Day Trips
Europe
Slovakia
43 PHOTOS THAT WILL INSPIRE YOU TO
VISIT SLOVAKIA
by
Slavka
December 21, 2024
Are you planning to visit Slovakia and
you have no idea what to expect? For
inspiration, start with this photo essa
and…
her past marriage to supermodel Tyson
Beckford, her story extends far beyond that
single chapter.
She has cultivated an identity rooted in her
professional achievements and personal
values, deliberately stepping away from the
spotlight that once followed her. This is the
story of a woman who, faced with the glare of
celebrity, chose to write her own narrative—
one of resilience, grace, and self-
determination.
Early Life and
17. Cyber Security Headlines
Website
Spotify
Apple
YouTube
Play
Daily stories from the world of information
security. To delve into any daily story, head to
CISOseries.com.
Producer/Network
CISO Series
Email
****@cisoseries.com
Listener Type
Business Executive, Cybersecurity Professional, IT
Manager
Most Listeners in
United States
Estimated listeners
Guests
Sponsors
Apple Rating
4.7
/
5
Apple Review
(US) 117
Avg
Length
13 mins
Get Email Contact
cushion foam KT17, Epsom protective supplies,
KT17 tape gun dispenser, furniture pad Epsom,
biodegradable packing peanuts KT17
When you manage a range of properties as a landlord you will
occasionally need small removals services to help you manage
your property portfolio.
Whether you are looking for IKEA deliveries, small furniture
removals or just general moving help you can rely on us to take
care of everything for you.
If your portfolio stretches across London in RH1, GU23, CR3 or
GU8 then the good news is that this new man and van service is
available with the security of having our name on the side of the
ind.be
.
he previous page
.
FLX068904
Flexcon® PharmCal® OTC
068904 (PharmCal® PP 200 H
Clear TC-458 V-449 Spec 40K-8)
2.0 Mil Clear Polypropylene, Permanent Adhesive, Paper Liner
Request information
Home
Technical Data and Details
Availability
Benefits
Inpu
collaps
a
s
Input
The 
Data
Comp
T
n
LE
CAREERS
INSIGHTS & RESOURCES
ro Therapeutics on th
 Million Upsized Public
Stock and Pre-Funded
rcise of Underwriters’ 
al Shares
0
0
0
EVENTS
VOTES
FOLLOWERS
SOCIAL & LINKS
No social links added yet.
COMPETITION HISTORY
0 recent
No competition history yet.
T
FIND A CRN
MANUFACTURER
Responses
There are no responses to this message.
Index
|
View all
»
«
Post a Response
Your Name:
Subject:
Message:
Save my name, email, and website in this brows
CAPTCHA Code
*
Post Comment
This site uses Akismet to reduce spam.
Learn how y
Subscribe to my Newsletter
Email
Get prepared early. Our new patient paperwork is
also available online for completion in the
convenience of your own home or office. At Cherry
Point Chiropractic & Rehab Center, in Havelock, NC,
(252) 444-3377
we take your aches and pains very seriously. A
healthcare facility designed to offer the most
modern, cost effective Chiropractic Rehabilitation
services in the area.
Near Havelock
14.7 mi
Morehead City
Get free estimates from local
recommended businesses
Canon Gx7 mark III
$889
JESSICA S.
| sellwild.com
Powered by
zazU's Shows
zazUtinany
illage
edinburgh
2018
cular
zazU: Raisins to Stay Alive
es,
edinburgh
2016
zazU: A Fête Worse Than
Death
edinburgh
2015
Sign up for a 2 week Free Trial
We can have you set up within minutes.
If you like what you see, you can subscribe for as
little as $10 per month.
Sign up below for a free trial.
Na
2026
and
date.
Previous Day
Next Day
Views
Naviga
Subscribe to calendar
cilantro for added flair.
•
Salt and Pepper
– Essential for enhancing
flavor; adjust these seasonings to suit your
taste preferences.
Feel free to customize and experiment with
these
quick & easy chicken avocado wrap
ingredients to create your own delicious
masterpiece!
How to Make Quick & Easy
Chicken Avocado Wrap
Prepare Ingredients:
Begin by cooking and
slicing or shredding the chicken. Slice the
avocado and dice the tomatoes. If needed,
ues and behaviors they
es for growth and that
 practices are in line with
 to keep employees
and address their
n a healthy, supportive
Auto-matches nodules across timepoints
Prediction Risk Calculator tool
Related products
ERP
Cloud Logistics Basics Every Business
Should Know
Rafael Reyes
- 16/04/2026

Your instructions: Copy the lines above exactly. Start with the line containing "biodegradable packing peanuts KT17", end with the line containing "care of everything for you.", and include both.

Result:
biodegradable packing peanuts KT17
When you manage a range of properties as a landlord you will
occasionally need small removals services to help you manage
your property portfolio.
Whether you are looking for IKEA deliveries, small furniture
removals or just general moving help you can rely on us to take
care of everything for you.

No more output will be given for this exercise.